All the previous options had their disadvantages that we are going to try and solve with Query Objects.

query_helper.rb

module QueryObjects
  module QueryHelper
    def union_table(name, *relations)
      table(union(*relations), name)
    end

    def union(*relations)
      relations.map{|r| r.to_sql}.join(" UNION ")
    end

    def parenthesis(string)
      "(#{string})"
    end

    def table(content, name)
      "#{parenthesis(content)} \"#{name}\""
    end
  end
end

inactive_users_query.rb

module QueryObjects
  class InactiveUsersQuery
    include QueryHelper

    attr_reader :relation

    class << self
      delegate :call, to: :new
    end

    def call
      @relation.from(union_table("users", *conditions))
    end

    def initialize(relation=User.all)
      @relation = relation.extending(InactiveUserScopes)
    end

    def conditions
      [relation.with_comments, relation.non_paying]
    end

    module InactiveUserScopes
      def with_comments
        includes(:comments).where(comments: {user_id: nil})
      end

      def non_paying
        where(paying: false)
      end
    end
  end
end

user.rb

class User < ActiveRecord::Base

  scope :inactive, QueryObjects::InactiveUsersQuery

end

As you can see we can couple our Query Object to a scope. This is accomplished through the call method. Delegating this method to a new instance is basically just syntactic sugar for our scope.

We dynamically extend our relation with new scopes using Rails extending. Another example can be found here. This is not something I advise for every scenario. If you have a scope that is often used include it in your ActiveRecord. If the scope is only used rarely or in a specific context (for example a rake task) this can be very useful to avoid littering your ActiveRecord file.

The conditions method keeps track of every query we want in our union.
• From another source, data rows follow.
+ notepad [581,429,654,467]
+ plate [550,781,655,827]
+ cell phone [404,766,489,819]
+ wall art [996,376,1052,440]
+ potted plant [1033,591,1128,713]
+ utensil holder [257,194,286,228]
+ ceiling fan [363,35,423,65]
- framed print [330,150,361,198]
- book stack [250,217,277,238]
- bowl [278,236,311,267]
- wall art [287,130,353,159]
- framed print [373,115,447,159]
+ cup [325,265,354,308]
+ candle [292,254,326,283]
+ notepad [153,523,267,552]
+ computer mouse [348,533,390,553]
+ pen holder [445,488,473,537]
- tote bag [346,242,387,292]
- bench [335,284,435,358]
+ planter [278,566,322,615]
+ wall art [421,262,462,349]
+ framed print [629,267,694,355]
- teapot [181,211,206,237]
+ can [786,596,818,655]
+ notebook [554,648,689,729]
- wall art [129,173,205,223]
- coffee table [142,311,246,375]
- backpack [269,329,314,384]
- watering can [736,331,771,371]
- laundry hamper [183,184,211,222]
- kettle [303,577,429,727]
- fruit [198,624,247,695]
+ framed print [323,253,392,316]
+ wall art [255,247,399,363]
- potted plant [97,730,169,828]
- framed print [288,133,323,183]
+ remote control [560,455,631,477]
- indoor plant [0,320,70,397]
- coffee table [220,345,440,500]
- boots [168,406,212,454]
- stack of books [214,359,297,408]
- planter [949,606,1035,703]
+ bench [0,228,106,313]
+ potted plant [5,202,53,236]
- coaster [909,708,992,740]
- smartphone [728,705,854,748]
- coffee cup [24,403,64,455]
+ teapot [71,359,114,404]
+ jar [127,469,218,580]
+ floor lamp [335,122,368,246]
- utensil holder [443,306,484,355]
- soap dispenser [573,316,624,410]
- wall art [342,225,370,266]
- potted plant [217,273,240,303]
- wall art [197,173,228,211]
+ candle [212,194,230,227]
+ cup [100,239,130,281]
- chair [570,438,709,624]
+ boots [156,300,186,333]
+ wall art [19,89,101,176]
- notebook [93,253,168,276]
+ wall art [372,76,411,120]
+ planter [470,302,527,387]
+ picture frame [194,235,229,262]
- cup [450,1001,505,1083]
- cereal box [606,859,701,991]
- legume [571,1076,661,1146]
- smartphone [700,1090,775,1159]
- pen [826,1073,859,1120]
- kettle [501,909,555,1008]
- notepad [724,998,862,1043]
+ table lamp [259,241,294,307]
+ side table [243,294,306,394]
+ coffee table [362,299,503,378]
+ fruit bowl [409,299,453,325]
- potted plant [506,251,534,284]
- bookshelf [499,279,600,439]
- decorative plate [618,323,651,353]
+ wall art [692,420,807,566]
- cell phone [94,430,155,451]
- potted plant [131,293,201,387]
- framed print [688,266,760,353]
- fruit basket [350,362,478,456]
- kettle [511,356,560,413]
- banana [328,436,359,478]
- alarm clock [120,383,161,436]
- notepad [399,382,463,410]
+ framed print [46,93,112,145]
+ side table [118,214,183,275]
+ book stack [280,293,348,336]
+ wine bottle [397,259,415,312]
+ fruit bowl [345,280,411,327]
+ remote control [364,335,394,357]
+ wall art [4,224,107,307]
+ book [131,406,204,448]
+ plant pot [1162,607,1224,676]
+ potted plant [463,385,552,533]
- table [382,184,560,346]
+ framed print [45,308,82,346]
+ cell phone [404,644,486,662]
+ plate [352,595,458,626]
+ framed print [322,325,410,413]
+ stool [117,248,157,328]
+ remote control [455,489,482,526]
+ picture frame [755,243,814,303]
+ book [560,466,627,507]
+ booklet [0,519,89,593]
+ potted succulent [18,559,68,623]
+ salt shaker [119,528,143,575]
It’s very easy to add or remove conditions.

The query helper eventually constructs the UNION query. This is done via raw SQL in this example to keep it simple but can easily be subsituted by Arel or any other tool. QueryHelper can be extended with other useful functions: EXCEPT for example.

The usefulness of Query Objects does certainly not stop here. They can be a gateway to using more complex features of your database not provided by standard Rails as well.

Tips and Tricks

I namespaced my Query Objects. This makes it clear for (new) collaborators what the intention and use of the object is.
You can build upon Query Objects with other scopes: InactiveUsersQuery.call.insert User scope here or InactiveUsersQuery.new(User.insert User scope here).call. The former will scope your output, the latter will scope your input.
Coupling Query Objects performing UNIONS, EXCEPTS, etc… in scopes does require precaution. You are deviating from standard Rails and that might have some unforeseen consequences. The method merge might not always work (or make sense), methods such as update_all might also forget parts of your query which can be potentially very dangerous. So be sure to test your Query Objects and scopes before using them on production data.